I Only Know 17 Things: What I’ve Learned about Abuse

This is not a narrative I feel comfortable owning. My life, our four-family, this home is so filled with awesome. I need to be clear that my own four-family is not connected to this advice. We are all safe and loved. Ridiculously adored, and over-loved in an effort to avoid multiple generations of this level of insanity. (Many thanks to my spouse who is an unwavering rock in my narrative.) This is my narrative and it does NOT belong to the sweet O’s.

Here is what I’ve learned. I hope it helps even one person.

What I know:

1. It is okay to be done. At 35 years old I’ve decided this isn’t my story anymore.

2. It is okay to decide you won’t be a victim anymore.

3. It is okay to block phone numbers.

4. It is okay to scream really fucking loud as a defense.

5. It is okay to still love the person who abuses you.

6. Abuse doesn’t really change. Even if there are several years of comfort… it still looks the same.

7. It is okay to feel so broken it hurts to move.

8. I repeat. It is okay that it hurts to move.

9. It is okay to immediately seek therapy.

10. It is okay to file an order of protection, because your fear is real.

11. It is okay that size doesn’t matter. Abusers are beyond size.

12. It is okay that it sounds unbelievable.

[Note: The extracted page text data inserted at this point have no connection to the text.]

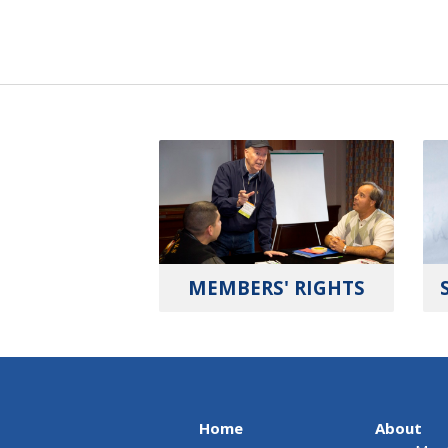
MEMBERS' RIGHTS
Home
About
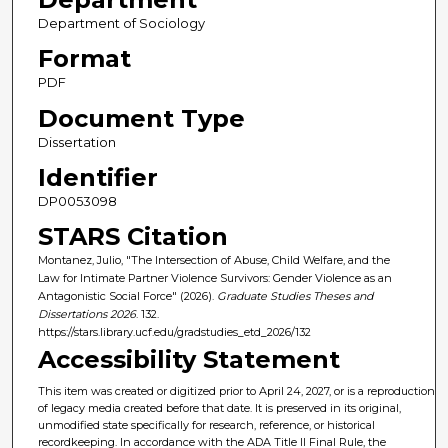
Department of Sociology
Format
PDF
Document Type
Dissertation
Identifier
DP0053098
STARS Citation
Montanez, Julio, "The Intersection of Abuse, Child Welfare, and the
Law for Intimate Partner Violence Survivors: Gender Violence as an
Antagonistic Social Force" (2026).
Graduate Studies Theses and
Dissertations 2026
. 132.
https://stars.library.ucf.edu/gradstudies_etd_2026/132
Accessibility Statement
This item was created or digitized prior to April 24, 2027, or is a reproduction
of legacy media created before that date. It is preserved in its original,
unmodified state specifically for research, reference, or historical
recordkeeping. In accordance with the ADA Title II Final Rule, the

13. Abuse takes on many forms. An abuser is someone who uses a position of power to manipulate you into feeling uncomfortable and forces/encourages/strongly suggests you should engage in something you don’t want to do.

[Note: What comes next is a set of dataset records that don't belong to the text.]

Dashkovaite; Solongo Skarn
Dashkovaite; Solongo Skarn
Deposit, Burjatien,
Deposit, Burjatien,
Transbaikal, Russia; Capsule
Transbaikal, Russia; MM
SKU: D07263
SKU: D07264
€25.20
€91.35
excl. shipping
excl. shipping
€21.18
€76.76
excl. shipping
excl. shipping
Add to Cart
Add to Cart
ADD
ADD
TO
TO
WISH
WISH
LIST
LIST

14. Abuse can be physical, emotional, and financial. A triple threat is crippling.

15. Abuse does not have to make sense. If you are forced or manipulated or feel coerced into doing something you don’t want to do, that is a form of abuse.

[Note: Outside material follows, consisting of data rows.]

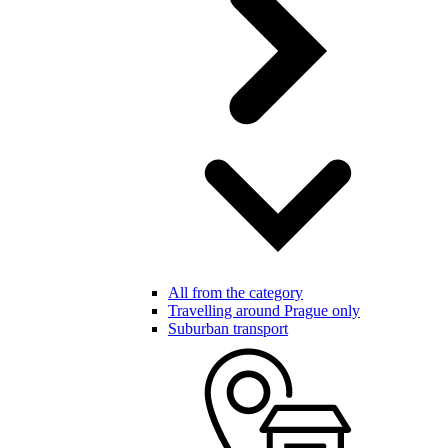
All from the category
Travelling around Prague only
Suburban transport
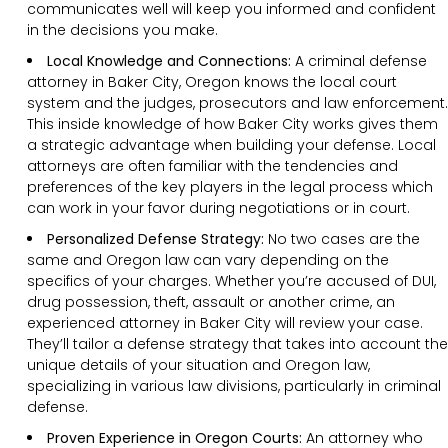
communicates well will keep you informed and confident
in the decisions you make.
Local Knowledge and Connections:
A criminal defense
attorney in Baker City, Oregon knows the local court
system and the judges, prosecutors and law enforcement.
This inside knowledge of how Baker City works gives them
a strategic advantage when building your defense. Local
attorneys are often familiar with the tendencies and
preferences of the key players in the legal process which
can work in your favor during negotiations or in court.
Personalized Defense Strategy:
No two cases are the
same and Oregon law can vary depending on the
specifics of your charges. Whether you’re accused of DUI,
drug possession, theft, assault or another crime, an
experienced attorney in Baker City will review your case.
They’ll tailor a defense strategy that takes into account the
unique details of your situation and Oregon law,
specializing in various law divisions, particularly in criminal
defense.
Proven Experience in Oregon Courts:
An attorney who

16. Abusers are typically victims of abuse. That doesn’t make it okay.

17. It is okay to feel really broken.

I think I have learned 17 things.

1 thought on “I Only Know 17 Things: What I’ve Learned about Abuse”

  1. Hear, Hear. I can add one: It isn’t selfish to be happy. . . . . took me to age 60 for that one to sink in. Oh, one more. It isn’t wrong to own and share one’s experiences of life. In fact, being honest about our experiences can help others to know they aren’t alone in theirs.